*Page extract:*
My intention over the coming few weeks is to challenge the status quo and blog about how technology in schools can be different and better while costing less. I want to engage education leaders in a dialogue that’s about relinquishing technology control and focusing all their effort on their organisations’ core mission. The trend is already well underway in business, with many SMEs letting their CIOs go and outsourcing their ICT. They see they get better advice, better value, a more agile organisation and better outcomes. I think the education sector is ripe for a revolution and I’m delighted to be one of those waving a red flag.

2012 and beyond (part 5)

I know, I know, this flurry of blogging activity is more than you can keep up with. Don’t worry, it’ll ease off in the New Year. I blame Techmarketview for running their 2012 predictions in five parts. This is the fifth and final part of their series in which John O’Brien does business process services (BPS). You know the routine by now: my edu-speak comments in blue… 1. ‘BPS’ term will become mainstream – The term ‘business process services’ (BPS) will replace the outdated acronym ‘BPO’, very much associated with old era ‘lift and shift’ and delivering ‘your mess for less’. ‘BPS’ in our view, is BPO coming of age, using technology as an enabler, to help drive business process change, and delivering measurable service outcomes back to the customer.

*Exercise:* Print the blog excerpt above word for word, between "I know, I know, this" and "to the customer.", inclusive.

*Source material:*
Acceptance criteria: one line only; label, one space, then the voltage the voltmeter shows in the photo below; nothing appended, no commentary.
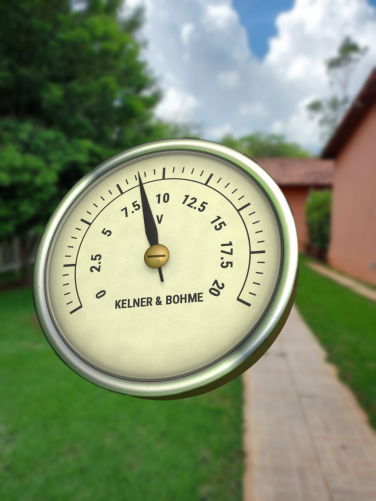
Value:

*The answer:*
I know, I know, this flurry of blogging activity is more than you can keep up with. Don’t worry, it’ll ease off in the New Year. I blame Techmarketview for running their 2012 predictions in five parts. This is the fifth and final part of their series in which John O’Brien does business process services (BPS). You know the routine by now: my edu-speak comments in blue… 1. ‘BPS’ term will become mainstream – The term ‘business process services’ (BPS) will replace the outdated acronym ‘BPO’, very much associated with old era ‘lift and shift’ and delivering ‘your mess for less’. ‘BPS’ in our view, is BPO coming of age, using technology as an enabler, to help drive business process change, and delivering measurable service outcomes back to the customer.